─── Data

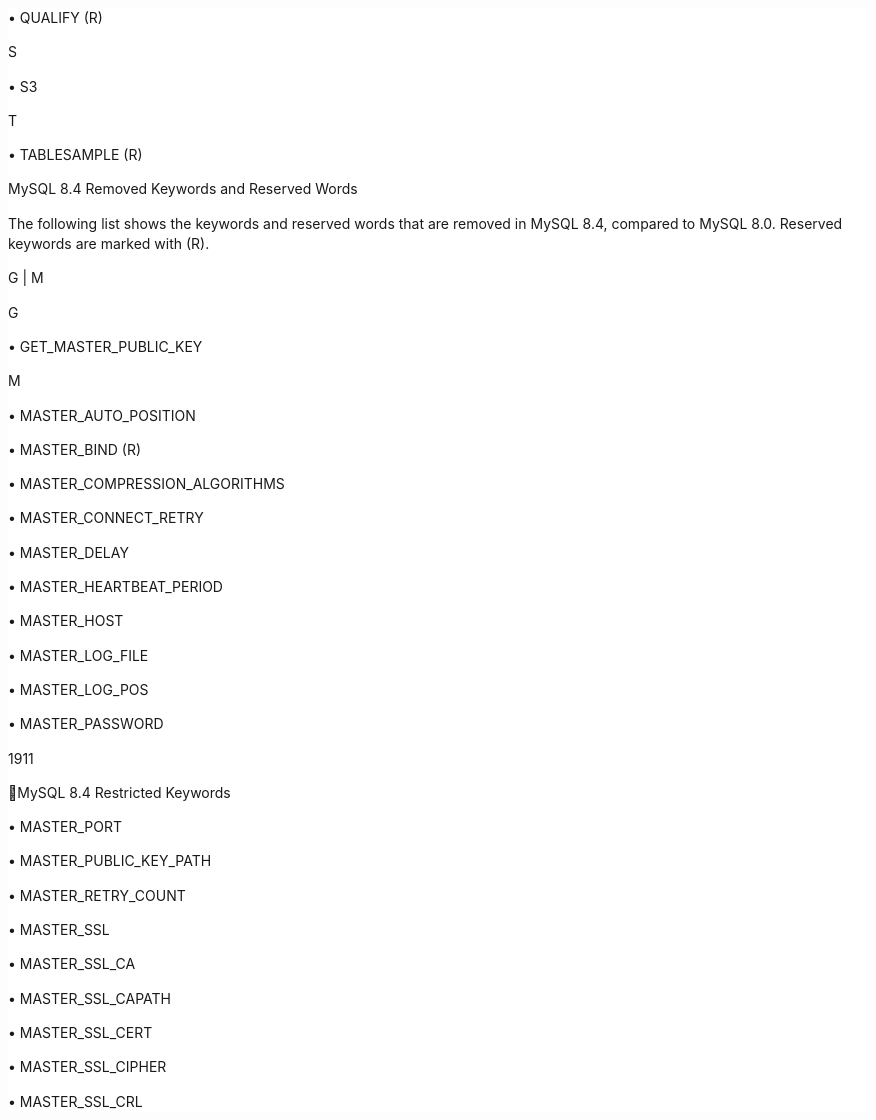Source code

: • QUALIFY (R)

S

• S3

T

• TABLESAMPLE (R)

MySQL 8.4 Removed Keywords and Reserved Words

The following list shows the keywords and reserved words that are removed in MySQL 8.4, compared
to MySQL 8.0. Reserved keywords are marked with (R).

G | M

G

• GET_MASTER_PUBLIC_KEY

M

• MASTER_AUTO_POSITION

• MASTER_BIND (R)

• MASTER_COMPRESSION_ALGORITHMS

• MASTER_CONNECT_RETRY

• MASTER_DELAY

• MASTER_HEARTBEAT_PERIOD

• MASTER_HOST

• MASTER_LOG_FILE

• MASTER_LOG_POS

• MASTER_PASSWORD

1911

MySQL 8.4 Restricted Keywords

• MASTER_PORT

• MASTER_PUBLIC_KEY_PATH

• MASTER_RETRY_COUNT

• MASTER_SSL

• MASTER_SSL_CA

• MASTER_SSL_CAPATH

• MASTER_SSL_CERT

• MASTER_SSL_CIPHER

• MASTER_SSL_CRL
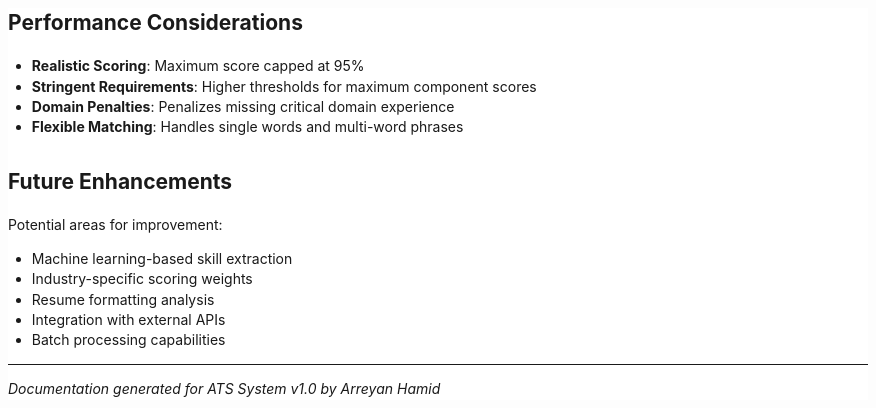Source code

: ## Performance Considerations

- **Realistic Scoring**: Maximum score capped at 95%
- **Stringent Requirements**: Higher thresholds for maximum component scores
- **Domain Penalties**: Penalizes missing critical domain experience
- **Flexible Matching**: Handles single words and multi-word phrases

## Future Enhancements

Potential areas for improvement:
- Machine learning-based skill extraction
- Industry-specific scoring weights
- Resume formatting analysis
- Integration with external APIs
- Batch processing capabilities

---

*Documentation generated for ATS System v1.0 by Arreyan Hamid*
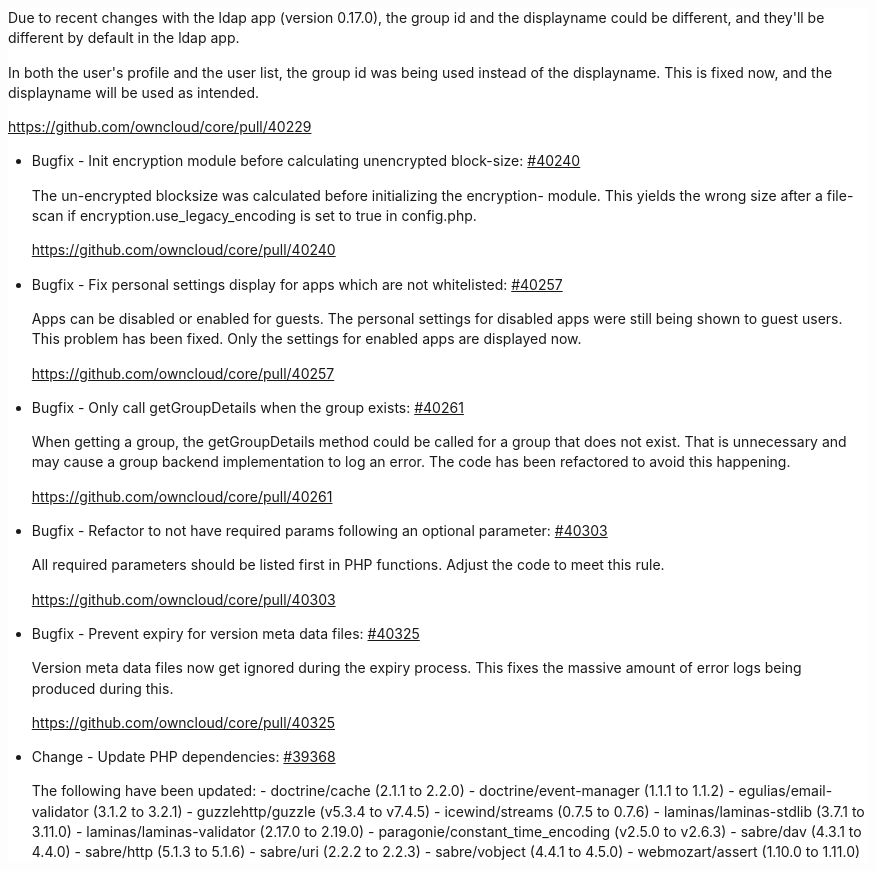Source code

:   Due to recent changes with the ldap app (version 0.17.0), the group id and the displayname could
   be different, and they'll be different by default in the ldap app.

   In both the user's profile and the user list, the group id was being used instead of the
   displayname. This is fixed now, and the displayname will be used as intended.

   https://github.com/owncloud/core/pull/40229

* Bugfix - Init encryption module before calculating unencrypted block-size: [#40240](https://github.com/owncloud/core/pull/40240)

   The un-encrypted blocksize was calculated before initializing the encryption- module. This
   yields the wrong size after a file-scan if encryption.use_legacy_encoding is set to true in
   config.php.

   https://github.com/owncloud/core/pull/40240

* Bugfix - Fix personal settings display for apps which are not whitelisted: [#40257](https://github.com/owncloud/core/pull/40257)

   Apps can be disabled or enabled for guests. The personal settings for disabled apps were still
   being shown to guest users. This problem has been fixed. Only the settings for enabled apps are
   displayed now.

   https://github.com/owncloud/core/pull/40257

* Bugfix - Only call getGroupDetails when the group exists: [#40261](https://github.com/owncloud/core/pull/40261)

   When getting a group, the getGroupDetails method could be called for a group that does not
   exist. That is unnecessary and may cause a group backend implementation to log an error. The
   code has been refactored to avoid this happening.

   https://github.com/owncloud/core/pull/40261

* Bugfix - Refactor to not have required params following an optional parameter: [#40303](https://github.com/owncloud/core/pull/40303)

   All required parameters should be listed first in PHP functions. Adjust the code to meet this
   rule.

   https://github.com/owncloud/core/pull/40303

* Bugfix - Prevent expiry for version meta data files: [#40325](https://github.com/owncloud/core/pull/40325)

   Version meta data files now get ignored during the expiry process. This fixes the massive
   amount of error logs being produced during this.

   https://github.com/owncloud/core/pull/40325

* Change - Update PHP dependencies: [#39368](https://github.com/owncloud/core/pull/39368)

   The following have been updated: - doctrine/cache (2.1.1 to 2.2.0) - doctrine/event-manager
   (1.1.1 to 1.1.2) - egulias/email-validator (3.1.2 to 3.2.1) - guzzlehttp/guzzle (v5.3.4 to
   v7.4.5) - icewind/streams (0.7.5 to 0.7.6) - laminas/laminas-stdlib (3.7.1 to 3.11.0) -
   laminas/laminas-validator (2.17.0 to 2.19.0) - paragonie/constant_time_encoding
   (v2.5.0 to v2.6.3) - sabre/dav (4.3.1 to 4.4.0) - sabre/http (5.1.3 to 5.1.6) - sabre/uri
   (2.2.2 to 2.2.3) - sabre/vobject (4.4.1 to 4.5.0) - webmozart/assert (1.10.0 to 1.11.0)
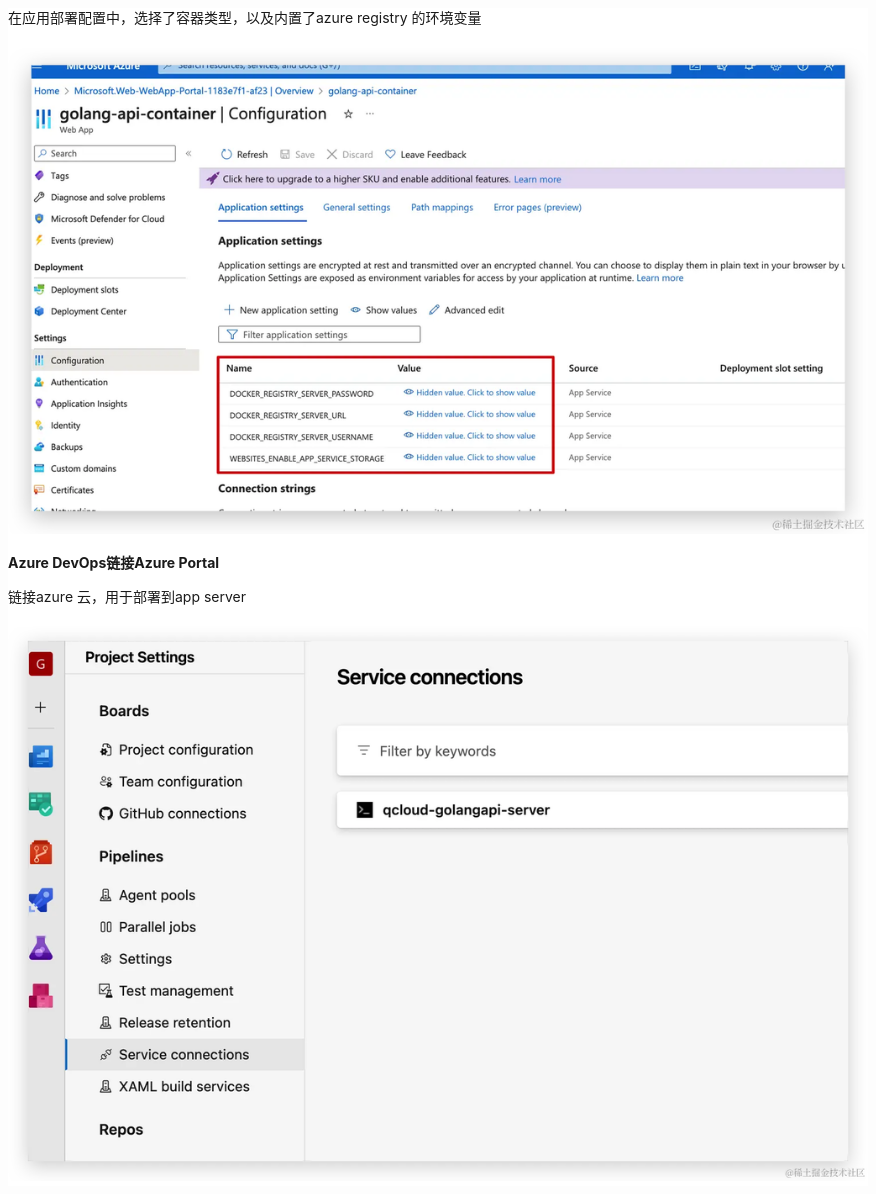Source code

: 在应用部署配置中，选择了容器类型，以及内置了azure registry 的环境变量

![Alt Image Text](../images/az_devops6_9.png "Body image") 

**Azure DevOps链接Azure Portal**

链接azure 云，用于部署到app server

![Alt Image Text](../images/az_devops6_10.png "Body image") 
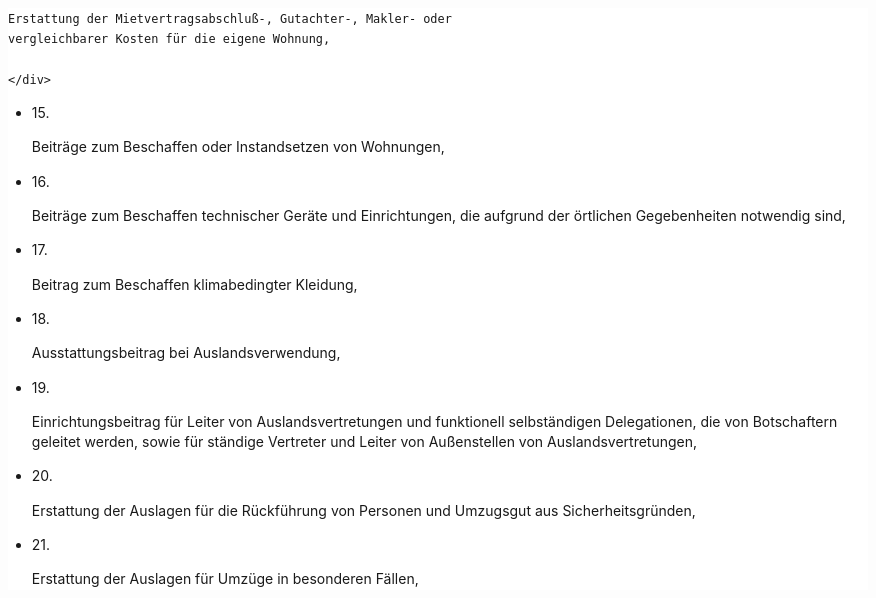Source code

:     Erstattung der Mietvertragsabschluß-, Gutachter-, Makler- oder
    vergleichbarer Kosten für die eigene Wohnung,
    
    </div>

  - 15\.
    
    <div style="">
    
    Beiträge zum Beschaffen oder Instandsetzen von Wohnungen,
    
    </div>

  - 16\.
    
    <div style="">
    
    Beiträge zum Beschaffen technischer Geräte und Einrichtungen, die
    aufgrund der örtlichen Gegebenheiten notwendig sind,
    
    </div>

  - 17\.
    
    <div style="">
    
    Beitrag zum Beschaffen klimabedingter Kleidung,
    
    </div>

  - 18\.
    
    <div style="">
    
    Ausstattungsbeitrag bei Auslandsverwendung,
    
    </div>

  - 19\.
    
    <div style="">
    
    Einrichtungsbeitrag für Leiter von Auslandsvertretungen und
    funktionell selbständigen Delegationen, die von Botschaftern
    geleitet werden, sowie für ständige Vertreter und Leiter von
    Außenstellen von Auslandsvertretungen,
    
    </div>

  - 20\.
    
    <div style="">
    
    Erstattung der Auslagen für die Rückführung von Personen und
    Umzugsgut aus Sicherheitsgründen,
    
    </div>

  - 21\.
    
    <div style="">
    
    Erstattung der Auslagen für Umzüge in besonderen Fällen,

──────

Task goal -
Where a picture appears, omit it; otherwise reproduce each line above from the first to the one with "Potential areas for", inclusive.

Solved exercise -
Source code

: • QUALIFY (R)

S

• S3

T

• TABLESAMPLE (R)

MySQL 8.4 Removed Keywords and Reserved Words

The following list shows the keywords and reserved words that are removed in MySQL 8.4, compared
to MySQL 8.0. Reserved keywords are marked with (R).

G | M

G

• GET_MASTER_PUBLIC_KEY

M

• MASTER_AUTO_POSITION

• MASTER_BIND (R)

• MASTER_COMPRESSION_ALGORITHMS

• MASTER_CONNECT_RETRY

• MASTER_DELAY

• MASTER_HEARTBEAT_PERIOD

• MASTER_HOST

• MASTER_LOG_FILE

• MASTER_LOG_POS

• MASTER_PASSWORD

1911

MySQL 8.4 Restricted Keywords

• MASTER_PORT

• MASTER_PUBLIC_KEY_PATH

• MASTER_RETRY_COUNT

• MASTER_SSL

• MASTER_SSL_CA

• MASTER_SSL_CAPATH

• MASTER_SSL_CERT

• MASTER_SSL_CIPHER

• MASTER_SSL_CRL
Source code

: ## Performance Considerations

- **Realistic Scoring**: Maximum score capped at 95%
- **Stringent Requirements**: Higher thresholds for maximum component scores
- **Domain Penalties**: Penalizes missing critical domain experience
- **Flexible Matching**: Handles single words and multi-word phrases

## Future Enhancements

Potential areas for improvement:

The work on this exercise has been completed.